Le porte-parole de la Défense civile de la bande de Gaza, Mahmoud Bassal, a déclaré à l'AFP que "les bombardements se (poursuivaient) intensément dans toute la ville de Gaza", précisant que "le nombre de morts et de blessés (continuait) d'augmenter".

"Il y a des morts, des blessés et des personnes disparues sous les décombres suite à des frappes aériennes israéliennes visant un bloc résidentiel près de la place Al-Shawa dans la ville de Gaza", a-t-il détaillé, évoquant "un massacre majeur".

La Défense civile avait fait état de 49 Palestiniens tués lundi, dont plus de la moitié à Gaza-ville, où l'armée a intensifié ses attaques avec l'objectif de s'en emparer.

Compte tenu des restrictions imposées aux médias à Gaza et des difficultés d'accès sur le terrain, l'AFP n'est pas en mesure de vérifier de manière indépendante les informations des différentes parties.

Le déplacement de M. Rubio dans la région intervient après une attaque israélienne inédite le 9 septembre au Qatar contre des chefs du Hamas.

Rassurer Doha 

Après Jérusalem, M. Rubio se rend mardi à Doha, où il devrait rencontrer le cheikh Tamim ben Hamad Al-Thani, afin de "réaffirmer le soutien total des Etats-Unis à la sécurité et la souveraineté du Qatar après l'attaque israélienne", selon le département d'Etat.

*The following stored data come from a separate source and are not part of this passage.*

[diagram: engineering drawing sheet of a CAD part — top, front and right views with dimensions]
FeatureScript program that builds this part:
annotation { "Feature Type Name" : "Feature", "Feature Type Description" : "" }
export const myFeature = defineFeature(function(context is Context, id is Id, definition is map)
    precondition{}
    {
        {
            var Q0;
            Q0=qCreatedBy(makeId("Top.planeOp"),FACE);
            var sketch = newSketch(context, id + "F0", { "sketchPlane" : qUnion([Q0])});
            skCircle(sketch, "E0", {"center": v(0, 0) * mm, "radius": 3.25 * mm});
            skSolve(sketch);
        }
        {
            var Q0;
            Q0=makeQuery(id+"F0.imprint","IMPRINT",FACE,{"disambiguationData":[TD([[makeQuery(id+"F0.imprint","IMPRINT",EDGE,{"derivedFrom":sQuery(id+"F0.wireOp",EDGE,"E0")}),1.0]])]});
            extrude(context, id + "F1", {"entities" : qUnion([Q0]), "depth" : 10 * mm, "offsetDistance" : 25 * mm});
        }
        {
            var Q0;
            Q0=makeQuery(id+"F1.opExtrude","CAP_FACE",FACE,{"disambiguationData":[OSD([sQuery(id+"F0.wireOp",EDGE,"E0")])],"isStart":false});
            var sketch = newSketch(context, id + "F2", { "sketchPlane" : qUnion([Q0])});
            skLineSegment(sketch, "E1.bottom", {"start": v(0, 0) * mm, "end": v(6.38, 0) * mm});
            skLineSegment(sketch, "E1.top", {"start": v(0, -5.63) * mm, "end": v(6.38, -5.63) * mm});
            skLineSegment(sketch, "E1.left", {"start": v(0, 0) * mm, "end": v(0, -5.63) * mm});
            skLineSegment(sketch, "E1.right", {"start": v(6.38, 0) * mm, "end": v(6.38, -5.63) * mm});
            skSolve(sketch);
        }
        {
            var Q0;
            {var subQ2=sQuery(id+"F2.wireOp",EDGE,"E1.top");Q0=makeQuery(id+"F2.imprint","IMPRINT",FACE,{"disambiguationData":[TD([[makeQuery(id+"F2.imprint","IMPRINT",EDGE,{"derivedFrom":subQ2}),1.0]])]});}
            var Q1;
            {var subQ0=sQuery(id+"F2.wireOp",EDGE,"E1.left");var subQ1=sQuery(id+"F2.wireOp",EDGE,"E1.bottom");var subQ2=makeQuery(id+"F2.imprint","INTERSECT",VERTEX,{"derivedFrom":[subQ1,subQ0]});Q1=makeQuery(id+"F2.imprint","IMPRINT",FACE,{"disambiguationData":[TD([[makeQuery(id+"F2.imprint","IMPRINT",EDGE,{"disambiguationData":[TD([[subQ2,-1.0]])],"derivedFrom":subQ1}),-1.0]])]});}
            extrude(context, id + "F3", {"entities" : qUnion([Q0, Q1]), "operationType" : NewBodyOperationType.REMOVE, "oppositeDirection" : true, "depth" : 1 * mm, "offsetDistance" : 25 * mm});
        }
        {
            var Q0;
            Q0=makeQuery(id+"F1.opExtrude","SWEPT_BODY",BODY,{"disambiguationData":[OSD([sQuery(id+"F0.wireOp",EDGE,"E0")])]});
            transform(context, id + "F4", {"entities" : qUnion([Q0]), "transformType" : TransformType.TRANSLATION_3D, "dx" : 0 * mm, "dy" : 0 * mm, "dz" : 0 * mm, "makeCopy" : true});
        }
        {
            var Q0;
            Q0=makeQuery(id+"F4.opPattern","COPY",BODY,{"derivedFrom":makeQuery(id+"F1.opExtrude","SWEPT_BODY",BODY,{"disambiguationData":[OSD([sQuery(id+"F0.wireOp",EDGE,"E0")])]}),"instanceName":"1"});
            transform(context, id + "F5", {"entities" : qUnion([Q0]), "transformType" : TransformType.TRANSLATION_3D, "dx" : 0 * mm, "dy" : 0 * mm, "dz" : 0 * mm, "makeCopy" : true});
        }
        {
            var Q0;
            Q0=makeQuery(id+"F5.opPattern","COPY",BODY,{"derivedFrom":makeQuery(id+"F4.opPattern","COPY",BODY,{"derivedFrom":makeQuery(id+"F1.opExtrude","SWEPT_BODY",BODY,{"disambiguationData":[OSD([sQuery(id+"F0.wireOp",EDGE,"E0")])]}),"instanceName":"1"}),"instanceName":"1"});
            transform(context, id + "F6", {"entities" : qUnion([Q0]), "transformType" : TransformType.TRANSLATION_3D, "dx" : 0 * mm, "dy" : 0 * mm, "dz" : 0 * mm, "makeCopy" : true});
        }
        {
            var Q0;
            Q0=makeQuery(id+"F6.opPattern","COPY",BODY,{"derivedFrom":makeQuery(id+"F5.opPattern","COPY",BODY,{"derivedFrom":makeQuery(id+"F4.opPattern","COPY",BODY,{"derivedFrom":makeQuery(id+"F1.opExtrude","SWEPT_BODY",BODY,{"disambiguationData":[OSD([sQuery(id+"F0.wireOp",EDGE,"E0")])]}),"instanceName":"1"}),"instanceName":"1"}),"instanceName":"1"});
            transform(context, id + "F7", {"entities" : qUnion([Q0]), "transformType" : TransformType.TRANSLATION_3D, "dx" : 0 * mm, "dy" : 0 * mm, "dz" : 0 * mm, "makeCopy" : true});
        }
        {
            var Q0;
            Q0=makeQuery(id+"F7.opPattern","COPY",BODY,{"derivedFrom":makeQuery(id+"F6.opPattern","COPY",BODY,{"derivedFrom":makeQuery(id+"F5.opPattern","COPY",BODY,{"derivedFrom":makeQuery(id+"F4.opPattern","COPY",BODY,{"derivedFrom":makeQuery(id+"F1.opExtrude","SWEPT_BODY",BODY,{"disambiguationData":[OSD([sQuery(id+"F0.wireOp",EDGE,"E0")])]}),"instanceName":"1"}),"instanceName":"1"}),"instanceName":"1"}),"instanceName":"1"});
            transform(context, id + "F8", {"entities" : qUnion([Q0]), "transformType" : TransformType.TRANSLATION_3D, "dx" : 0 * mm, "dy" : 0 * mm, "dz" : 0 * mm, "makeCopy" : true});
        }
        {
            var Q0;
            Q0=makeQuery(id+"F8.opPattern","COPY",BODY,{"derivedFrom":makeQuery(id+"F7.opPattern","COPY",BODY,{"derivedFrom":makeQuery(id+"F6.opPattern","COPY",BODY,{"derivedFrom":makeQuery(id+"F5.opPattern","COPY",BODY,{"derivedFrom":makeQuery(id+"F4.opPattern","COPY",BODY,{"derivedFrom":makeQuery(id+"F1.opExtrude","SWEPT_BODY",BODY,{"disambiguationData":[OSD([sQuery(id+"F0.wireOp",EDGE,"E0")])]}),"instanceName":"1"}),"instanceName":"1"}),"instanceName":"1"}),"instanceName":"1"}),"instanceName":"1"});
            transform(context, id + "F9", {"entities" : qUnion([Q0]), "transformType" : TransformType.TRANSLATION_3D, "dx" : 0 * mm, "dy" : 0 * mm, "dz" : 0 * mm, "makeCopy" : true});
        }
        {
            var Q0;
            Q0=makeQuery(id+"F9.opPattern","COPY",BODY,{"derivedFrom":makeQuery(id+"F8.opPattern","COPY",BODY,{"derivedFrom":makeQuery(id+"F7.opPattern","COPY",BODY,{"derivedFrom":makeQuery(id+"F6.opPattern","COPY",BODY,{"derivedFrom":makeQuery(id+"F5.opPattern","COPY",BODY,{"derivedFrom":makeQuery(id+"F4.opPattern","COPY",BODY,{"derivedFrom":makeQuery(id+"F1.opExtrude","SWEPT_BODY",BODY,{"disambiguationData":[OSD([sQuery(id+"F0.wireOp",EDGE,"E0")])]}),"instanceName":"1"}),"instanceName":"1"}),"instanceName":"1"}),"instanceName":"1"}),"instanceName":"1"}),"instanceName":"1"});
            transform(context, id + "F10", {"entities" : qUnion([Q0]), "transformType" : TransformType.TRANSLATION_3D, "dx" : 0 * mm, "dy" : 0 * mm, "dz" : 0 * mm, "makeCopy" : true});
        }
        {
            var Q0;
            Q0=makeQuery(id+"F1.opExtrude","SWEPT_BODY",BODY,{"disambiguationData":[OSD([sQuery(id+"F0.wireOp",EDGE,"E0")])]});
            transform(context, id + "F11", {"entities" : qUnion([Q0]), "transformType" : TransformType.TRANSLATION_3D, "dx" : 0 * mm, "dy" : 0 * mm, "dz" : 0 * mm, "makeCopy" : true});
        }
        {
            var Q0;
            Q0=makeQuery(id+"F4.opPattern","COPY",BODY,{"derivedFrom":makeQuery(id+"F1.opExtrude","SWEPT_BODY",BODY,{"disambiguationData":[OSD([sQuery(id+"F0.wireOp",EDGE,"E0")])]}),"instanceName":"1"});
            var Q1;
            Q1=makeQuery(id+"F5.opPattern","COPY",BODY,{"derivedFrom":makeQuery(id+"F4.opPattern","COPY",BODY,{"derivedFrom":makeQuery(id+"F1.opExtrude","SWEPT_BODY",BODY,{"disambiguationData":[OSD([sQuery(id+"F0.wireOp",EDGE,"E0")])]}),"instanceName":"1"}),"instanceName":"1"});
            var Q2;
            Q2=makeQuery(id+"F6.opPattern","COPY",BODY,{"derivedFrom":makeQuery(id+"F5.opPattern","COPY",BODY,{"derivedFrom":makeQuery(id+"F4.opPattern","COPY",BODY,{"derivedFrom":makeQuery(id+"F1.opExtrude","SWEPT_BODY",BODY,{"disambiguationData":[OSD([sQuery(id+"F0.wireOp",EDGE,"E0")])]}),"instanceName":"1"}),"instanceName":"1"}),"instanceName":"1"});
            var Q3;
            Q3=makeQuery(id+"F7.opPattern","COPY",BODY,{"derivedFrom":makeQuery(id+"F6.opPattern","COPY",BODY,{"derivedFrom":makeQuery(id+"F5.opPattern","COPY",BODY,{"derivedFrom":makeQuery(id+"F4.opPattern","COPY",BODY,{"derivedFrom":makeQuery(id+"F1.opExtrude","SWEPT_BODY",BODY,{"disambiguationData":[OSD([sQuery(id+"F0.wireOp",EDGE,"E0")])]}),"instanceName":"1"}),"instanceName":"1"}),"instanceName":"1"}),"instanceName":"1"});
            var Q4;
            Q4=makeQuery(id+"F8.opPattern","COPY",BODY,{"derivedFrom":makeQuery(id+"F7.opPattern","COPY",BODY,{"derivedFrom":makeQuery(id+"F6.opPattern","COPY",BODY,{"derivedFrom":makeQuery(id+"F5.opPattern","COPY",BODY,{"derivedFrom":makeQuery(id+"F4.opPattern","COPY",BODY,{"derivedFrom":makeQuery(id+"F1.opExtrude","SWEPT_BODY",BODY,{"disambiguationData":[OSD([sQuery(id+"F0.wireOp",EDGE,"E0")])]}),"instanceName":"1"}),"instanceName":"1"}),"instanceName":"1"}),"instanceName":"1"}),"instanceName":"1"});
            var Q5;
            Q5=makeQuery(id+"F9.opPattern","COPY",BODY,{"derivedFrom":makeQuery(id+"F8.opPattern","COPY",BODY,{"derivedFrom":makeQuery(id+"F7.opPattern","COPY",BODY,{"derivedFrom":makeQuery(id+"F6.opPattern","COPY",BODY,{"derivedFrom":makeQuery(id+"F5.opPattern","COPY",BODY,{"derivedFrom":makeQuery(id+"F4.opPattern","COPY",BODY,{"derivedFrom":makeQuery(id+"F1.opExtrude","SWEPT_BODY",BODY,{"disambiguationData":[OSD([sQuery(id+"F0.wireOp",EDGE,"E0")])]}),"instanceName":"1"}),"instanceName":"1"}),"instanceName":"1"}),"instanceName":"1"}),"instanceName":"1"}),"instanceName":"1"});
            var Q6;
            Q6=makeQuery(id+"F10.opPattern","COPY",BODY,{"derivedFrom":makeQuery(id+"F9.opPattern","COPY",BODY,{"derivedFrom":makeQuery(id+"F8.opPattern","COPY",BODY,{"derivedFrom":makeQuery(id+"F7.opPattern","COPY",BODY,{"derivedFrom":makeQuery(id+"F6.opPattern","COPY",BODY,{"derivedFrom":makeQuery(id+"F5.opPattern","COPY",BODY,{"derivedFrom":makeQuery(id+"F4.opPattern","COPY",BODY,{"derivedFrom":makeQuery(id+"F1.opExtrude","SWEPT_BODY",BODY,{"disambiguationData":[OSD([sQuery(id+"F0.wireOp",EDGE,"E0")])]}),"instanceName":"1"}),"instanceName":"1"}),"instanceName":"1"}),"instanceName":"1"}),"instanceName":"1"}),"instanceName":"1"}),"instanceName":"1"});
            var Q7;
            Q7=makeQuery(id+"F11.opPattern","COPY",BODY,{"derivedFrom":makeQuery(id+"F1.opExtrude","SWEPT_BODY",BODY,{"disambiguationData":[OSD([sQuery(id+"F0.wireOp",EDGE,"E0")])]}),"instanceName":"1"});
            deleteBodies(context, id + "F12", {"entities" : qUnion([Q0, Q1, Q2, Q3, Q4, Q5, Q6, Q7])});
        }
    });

La frappe aérienne au Qatar, pays médiateur entre Israël et le Hamas et qui abrite la plus grande base aérienne américaine de la région, avait provoqué de rares critiques de Donald Trump contre Israël.

Le président américain a assuré lundi à des journalistes dans le Bureau ovale qu'Israël "ne frappera pas au Qatar".

Réunis lundi à Doha après l'attaque israélienne, les dirigeants arabes et musulmans ont appelé à "revoir les relations diplomatiques et économiques avec Israël et à engager des poursuites à son encontre".

Le secrétaire d'Etat américain s'est montré pessimiste quant à la possibilité d'une solution "diplomatique" à Gaza, qualifiant le Hamas d'"animaux barbares".

L'offensive israélienne à Gaza a suivi l'attaque du 7-Octobre qui a entraîné la mort de 1.219 personnes côté israélien, en majorité des civils, selon un décompte de l'AFP basé sur des données officielles.

Les représailles israéliennes ont fait au moins 64.905 morts à Gaza, selon le ministère de la Santé du territoire. L'ONU y a déclaré la famine, ce qu'Israël dément.

M. Rubio a aussi affiché la solidarité des Etats-Unis avec Israël avant un sommet coprésidé par la France et l'Arabie saoudite le 22 septembre à l'ONU, destiné à promouvoir la reconnaissance d'un Etat de Palestine, au côté d'Israël.

Une initiative largement symbolique dans la mesure où Israël s'oppose fermement à la création d'un tel Etat auquel aspirent les Palestiniens.

En soirée, le secrétaire d'Etat a rencontré à Jérusalem des familles d'otages, selon un responsable du département d'Etat. Sur les 251 personnes enlevées durant l'attaque du 7-Octobre, 47 sont encore retenues à Gaza, dont 25 décédées selon l'armée israélienne.